Dealing with the bad feelings around procrastination

Procrastinating makes us feel awful so why do we do it? Because as bad as the feelings are when we've put something off, they're often not as bad as the feelings we have when we're trying to start something. 

If you learn how to deal with the bad feelings of starting a task, often you can overcome your propensity to put things off.

If you're a procrastinator, I don't have to tell you how annoying, frustrating and stressful it is. You may know that procrastination is caused by factors like fear of disappointment from oneself or others, in fact you can make the task so scary that your survival brain will make you avoid it because it senses that it is threatening.  Also the task could be stressful to do - hence avoidance of the stress of doing (and so you create the stress of not doing) - isn't it ironic? Then there's perfectionism ("I'll never get it just right"), lack of organisation and so on.

Many procrastinators justify their stalling tactics by convincing themselves that they "work better under pressure" (this may be true, but is it just that they always put themselves under pressure and so don't know any other way?). The result is almost always stressful.

Solutions offered often focus on your thoughts as a procrastinator and ask you to challenge distorted thinking – like: "I work best under pressure", "I can only do this if I get it perfect", "it's too late to try now" (no it isn't), or "I'm stupid to even bother trying".

Challenging these dysfunctional thoughts is always a good idea, but it doesn't address the emotional component of procrastination – the stress, anxiety and depression; feelings of worthlessness, fear – even boredom!

Here's a simple method for overcoming procrastination over a specific task when emotions are involved but, it will ask you to sit with all the uncomfortable feelings just mentioned - and put up with them.

I call it active procrastination because you are deliberately procrastinating, that is, exposing yourself to the bad feelings instead of passive procrastination – that is avoiding the bad feelings by doing something else (action and distraction) which is often at the heart of procrastination.

Passive procrastination can involve being distracted away from your task by eating, drinking, 'interneting', reading, watching TV or doing any number of activities which are often prescribed by psychologists in order to overcome worry and anxiety. In this case 'action and distraction' isn't a coping strategy – it's just taking you away from the task you are committed and determined to do. So 'action and distraction' can lead to procrastination when in other circumstances it's an excellent coping strategy.

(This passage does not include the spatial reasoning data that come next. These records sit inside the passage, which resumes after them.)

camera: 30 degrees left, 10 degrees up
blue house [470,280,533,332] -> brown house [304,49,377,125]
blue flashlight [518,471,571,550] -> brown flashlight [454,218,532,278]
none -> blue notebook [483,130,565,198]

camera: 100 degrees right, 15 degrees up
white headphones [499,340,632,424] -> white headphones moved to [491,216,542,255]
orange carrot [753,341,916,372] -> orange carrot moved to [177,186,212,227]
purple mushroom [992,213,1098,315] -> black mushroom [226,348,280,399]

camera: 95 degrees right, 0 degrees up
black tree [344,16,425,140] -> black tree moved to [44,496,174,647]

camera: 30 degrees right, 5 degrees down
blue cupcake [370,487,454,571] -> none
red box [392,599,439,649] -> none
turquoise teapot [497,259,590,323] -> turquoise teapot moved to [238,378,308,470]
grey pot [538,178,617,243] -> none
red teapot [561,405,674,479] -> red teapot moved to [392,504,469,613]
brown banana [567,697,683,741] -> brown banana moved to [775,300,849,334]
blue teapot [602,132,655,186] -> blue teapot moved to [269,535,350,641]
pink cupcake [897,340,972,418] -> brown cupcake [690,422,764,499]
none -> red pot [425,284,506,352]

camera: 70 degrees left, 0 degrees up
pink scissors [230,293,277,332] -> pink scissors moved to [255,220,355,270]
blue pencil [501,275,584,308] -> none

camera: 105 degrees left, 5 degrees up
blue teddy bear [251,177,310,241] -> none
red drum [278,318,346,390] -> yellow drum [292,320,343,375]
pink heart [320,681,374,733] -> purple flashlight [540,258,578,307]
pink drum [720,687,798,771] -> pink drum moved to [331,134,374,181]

So, here's how to actively procrastinate – feel the bad feelings and do it anyway.

'Active procrastination'

  1. Select the task you want to do (start your essay or report for example) – make it one thing
  2. Put yourself in the place where you will do the task – e.g. at your computer, in front of your toolbox etc.
  3. Wait (this can take quite some time so don't overdo it; be sensible and if you don't succeed, try again)
  4. Accept the discomfort of any emotion you feel while you are waiting – even if it is several emotions (like stress, anxiety, anger, boredom) – 'surf them' like a wave. The wave of emotion may come but you need to know that it will pass, like a wave always leaves the shore – it comes and it goes
  5. Keep waiting and let it wash over you until it all passes and you are ready to start the task
  6. Begin – and don't worry if you don't finish – it's making a start that counts.

If the bad feelings/emotions are particularly uncomfortable – try the 6-second breath while you're waiting (deep chest breath – hold for 6 – let out slowly for 6) which lowers your stress and arousal slightly.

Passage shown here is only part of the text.